Tuesday, June 5, 2007

Salmonella

Everyone who works with food has a story behind their obsession with one of humanity's mundane necessities. Some people because they read Animal Liberation and decided not to eat meat, others because they realized that there are aesthetic facets to blueberries, even more who became obsessed after being physically weighed down by the iniquities of the American diet.

For me though I have to ultimately connect it with illness. Though I've never had a strong stomach, it was an epiphany to go from being slightly plump to choosing clothing based on how well it hides bone jutting through my skin. Accidents happen with food, even the most conscientious grandmother might hide botulism in her grape jelly, but the current American food system's deficiencies are systematic rather than accidental.

The serotype of salmonella that took up residence first in my stomach, than in my blood, was no real accident- no unfortunate unforeseen event. The FDA, self proclaimed guardians of our food supply, knew about it long before it sent me to the ER.

Disease makes you feel helpless. Food poisoning is among the most helpless of all conditions- you are infected by your sustenance. Most cases are painful, but mercilessly quick, so they go unexamined. One in four Americans suffers annually because of food borne pathogens. Most are never traced, not just because they weren't severe enough to merit testing, but also because many infections are impossible to trace. Listeria will often be latent for days or even weeks before unleashing havoc.

Where did it come from? It's a question that is usually never answered. Many with severe food poisoning lose faith in the food system and their own ability to chose safe food.

I often think of the history of the food as a bell curve. Hunter-gatherers have usually lived a long enough time in their environment to know what is safe to eat and avoid what isn't. Civilizations treat food differently, with a focus on making things safe rather than avoiding what is unsafe. Lentils, acorns, and a myriad of other foods that came into the human diet later in history have to be "unpoisoned" in order to be consumed. In the wild, many foods we eat are completely inedible.

We still follow this same philosophy, except we have over-extended it. The animals we eat typically wallow in absolute filth, the merging absolutely disgusting and the edible. The processor has the responsibility to unpoison the meat from pigs that ate cow fetuses or milk filled with pus. The process, on the farm level, can be rife with disease-causing organisms as long as they don't make it to the table (or get caught).

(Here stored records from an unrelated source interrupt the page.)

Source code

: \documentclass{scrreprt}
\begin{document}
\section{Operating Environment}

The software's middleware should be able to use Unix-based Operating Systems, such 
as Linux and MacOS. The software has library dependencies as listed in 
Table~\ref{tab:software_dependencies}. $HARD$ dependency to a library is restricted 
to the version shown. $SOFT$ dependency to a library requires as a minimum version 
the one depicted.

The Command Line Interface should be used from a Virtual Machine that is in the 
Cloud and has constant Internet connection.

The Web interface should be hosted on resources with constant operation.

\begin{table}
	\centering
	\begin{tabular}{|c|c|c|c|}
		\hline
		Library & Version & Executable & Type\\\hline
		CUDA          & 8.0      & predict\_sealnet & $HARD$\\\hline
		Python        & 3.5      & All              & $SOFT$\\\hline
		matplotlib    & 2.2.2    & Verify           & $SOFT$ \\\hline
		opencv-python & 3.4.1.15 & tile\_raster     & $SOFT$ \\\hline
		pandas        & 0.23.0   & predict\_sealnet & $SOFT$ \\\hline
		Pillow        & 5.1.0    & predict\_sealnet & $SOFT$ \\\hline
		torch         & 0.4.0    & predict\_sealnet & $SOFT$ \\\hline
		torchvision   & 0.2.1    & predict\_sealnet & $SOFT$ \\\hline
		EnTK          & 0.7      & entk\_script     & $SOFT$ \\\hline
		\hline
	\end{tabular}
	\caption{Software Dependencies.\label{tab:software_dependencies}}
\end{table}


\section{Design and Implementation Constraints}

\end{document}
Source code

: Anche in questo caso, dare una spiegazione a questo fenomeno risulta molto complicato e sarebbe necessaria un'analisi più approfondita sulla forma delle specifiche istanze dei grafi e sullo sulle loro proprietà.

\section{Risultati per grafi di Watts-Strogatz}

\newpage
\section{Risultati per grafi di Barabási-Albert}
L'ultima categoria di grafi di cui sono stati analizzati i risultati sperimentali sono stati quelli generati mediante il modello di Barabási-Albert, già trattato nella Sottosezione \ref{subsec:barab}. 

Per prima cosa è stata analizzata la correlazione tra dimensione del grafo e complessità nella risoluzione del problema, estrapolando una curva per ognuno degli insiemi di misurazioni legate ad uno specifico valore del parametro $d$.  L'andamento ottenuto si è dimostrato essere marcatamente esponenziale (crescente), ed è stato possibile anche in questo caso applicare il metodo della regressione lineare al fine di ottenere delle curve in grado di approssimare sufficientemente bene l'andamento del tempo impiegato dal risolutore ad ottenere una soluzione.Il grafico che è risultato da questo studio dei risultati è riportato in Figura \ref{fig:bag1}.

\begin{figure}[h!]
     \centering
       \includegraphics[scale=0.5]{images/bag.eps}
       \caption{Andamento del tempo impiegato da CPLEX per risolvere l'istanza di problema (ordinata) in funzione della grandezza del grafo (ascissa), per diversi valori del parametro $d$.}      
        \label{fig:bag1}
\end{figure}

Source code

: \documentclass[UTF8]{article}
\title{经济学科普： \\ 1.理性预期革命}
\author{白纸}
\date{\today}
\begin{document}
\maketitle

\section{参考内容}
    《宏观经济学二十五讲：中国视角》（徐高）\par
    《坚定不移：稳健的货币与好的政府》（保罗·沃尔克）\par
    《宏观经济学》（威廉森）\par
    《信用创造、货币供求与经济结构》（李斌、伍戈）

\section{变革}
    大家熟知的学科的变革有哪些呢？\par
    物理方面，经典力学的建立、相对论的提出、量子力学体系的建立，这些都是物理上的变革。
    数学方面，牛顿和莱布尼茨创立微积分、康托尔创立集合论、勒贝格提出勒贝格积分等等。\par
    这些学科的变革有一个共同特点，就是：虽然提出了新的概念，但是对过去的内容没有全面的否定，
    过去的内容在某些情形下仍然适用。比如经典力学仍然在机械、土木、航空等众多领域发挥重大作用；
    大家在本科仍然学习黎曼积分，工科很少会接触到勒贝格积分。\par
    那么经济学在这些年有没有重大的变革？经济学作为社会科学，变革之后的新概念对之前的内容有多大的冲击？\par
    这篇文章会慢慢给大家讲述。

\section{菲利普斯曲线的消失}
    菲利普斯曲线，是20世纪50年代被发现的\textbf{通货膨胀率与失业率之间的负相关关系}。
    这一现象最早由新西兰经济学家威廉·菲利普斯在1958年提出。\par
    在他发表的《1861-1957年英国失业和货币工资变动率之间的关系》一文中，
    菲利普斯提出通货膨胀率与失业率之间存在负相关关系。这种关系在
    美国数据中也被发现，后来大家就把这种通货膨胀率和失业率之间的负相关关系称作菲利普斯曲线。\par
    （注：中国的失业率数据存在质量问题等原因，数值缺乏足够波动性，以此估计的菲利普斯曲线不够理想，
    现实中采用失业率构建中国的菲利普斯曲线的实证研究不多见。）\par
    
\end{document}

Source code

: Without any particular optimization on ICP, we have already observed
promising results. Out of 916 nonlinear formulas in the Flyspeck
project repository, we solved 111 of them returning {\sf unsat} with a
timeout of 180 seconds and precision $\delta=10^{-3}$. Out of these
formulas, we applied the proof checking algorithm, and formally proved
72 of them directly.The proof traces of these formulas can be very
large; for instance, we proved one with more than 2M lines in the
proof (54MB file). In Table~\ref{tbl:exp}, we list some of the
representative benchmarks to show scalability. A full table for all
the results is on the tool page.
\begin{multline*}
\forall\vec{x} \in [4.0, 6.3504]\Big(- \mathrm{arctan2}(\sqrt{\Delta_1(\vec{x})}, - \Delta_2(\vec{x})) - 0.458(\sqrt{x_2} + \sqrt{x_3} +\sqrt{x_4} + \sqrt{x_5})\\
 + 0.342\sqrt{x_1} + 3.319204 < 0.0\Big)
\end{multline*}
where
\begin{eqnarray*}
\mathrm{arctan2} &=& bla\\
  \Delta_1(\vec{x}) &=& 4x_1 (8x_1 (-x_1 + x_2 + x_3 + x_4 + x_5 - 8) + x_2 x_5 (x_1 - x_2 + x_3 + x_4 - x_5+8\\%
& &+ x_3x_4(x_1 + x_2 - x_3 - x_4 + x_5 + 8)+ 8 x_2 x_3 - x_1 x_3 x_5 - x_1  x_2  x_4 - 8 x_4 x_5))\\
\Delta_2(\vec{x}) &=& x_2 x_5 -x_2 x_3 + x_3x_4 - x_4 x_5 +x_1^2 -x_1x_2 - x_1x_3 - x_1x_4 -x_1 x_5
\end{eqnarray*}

The problem is doubly pronged: the diseases that fester in at the agricultural level and the lack of responsibility at the processing level. It gets harder and harder to unpoison our food and sometimes in the effort we make things worse. Even vegetarians now have to worry about virulent strains of e.coli that come from cows fed an evolutionary inappropriate diet. Consumers unusually don't know they are supporting the poisoning of their own food supply because the beef they buy comes from thousands of miles away. The recent melamine crisis highlights how much food suppliers can get away with because consumers just don't know.

Will we shift back? Will infections like mine teach people that cheap food has a high ethical, environmental, and health pricetag? Or will we just nuke our food more hoping that ultra heated pasteurization will keep us ahead of quickly evolving microbes?

In this blog I hope to explore these questions. I stopped writing after I became ill because it made thinking about food so difficult, but now I think I am ready to once again think about the weaknesses of our food system.